La Fédération des travailleurs et travailleuses du Québec (FTQ) dresse un bilan encourageant de l'année qui tire à sa fin et entend « poursuivre la mobilisation » en 2017.

Le président de la centrale syndicale, Daniel Boyer, estime avoir obtenu l'aval « d'une majorité de la population » en revendiquant un salaire minimum à 15 $ l'heure.

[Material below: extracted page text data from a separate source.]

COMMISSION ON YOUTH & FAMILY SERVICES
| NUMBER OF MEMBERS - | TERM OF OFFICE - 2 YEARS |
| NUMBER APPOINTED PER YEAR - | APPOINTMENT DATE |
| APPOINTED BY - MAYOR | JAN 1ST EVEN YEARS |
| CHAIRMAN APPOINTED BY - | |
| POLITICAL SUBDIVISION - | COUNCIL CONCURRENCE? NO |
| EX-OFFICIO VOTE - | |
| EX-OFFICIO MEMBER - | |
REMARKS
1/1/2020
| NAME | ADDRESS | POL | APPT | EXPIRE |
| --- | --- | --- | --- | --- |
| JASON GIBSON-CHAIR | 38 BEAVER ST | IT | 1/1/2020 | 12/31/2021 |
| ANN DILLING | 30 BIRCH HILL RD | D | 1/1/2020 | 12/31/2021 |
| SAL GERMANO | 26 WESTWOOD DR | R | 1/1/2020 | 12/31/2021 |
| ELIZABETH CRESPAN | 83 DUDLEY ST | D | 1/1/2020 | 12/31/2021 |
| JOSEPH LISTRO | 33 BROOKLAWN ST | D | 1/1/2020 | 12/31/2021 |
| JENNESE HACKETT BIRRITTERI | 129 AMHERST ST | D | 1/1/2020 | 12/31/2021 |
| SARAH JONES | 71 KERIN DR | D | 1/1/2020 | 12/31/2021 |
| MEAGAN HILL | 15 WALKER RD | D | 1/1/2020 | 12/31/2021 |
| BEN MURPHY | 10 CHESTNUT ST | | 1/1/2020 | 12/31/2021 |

Il fait aussi état d'un « ras-le-pompon » face aux politiques d'austérité du gouvernement de Philippe Couillard, dont il dénonce d'ailleurs le parti pris pour les associations patronales.

À l'occasion d'un point de presse, jeudi, M. Boyer l'a exhorté à mettre en place un « dialogue social » en 2017.

Parmi les priorités de la FTQ pour l'année à venir figure l'abolition des clauses de disparité dans les conventions collectives selon la date d'embauche, a indiqué M. Boyer.

Sur le plan fédéral, le secrétaire général de l'organisation, Serge Cadieux, s'est réjoui du contraste entre le gouvernement de Justin Trudeau et celui de son prédécesseur, Stephen Harper.

M. Cadieux tient toutefois à souligner que les libéraux ont encore plusieurs promesses électorales à remplir en matière d'assurance-emploi.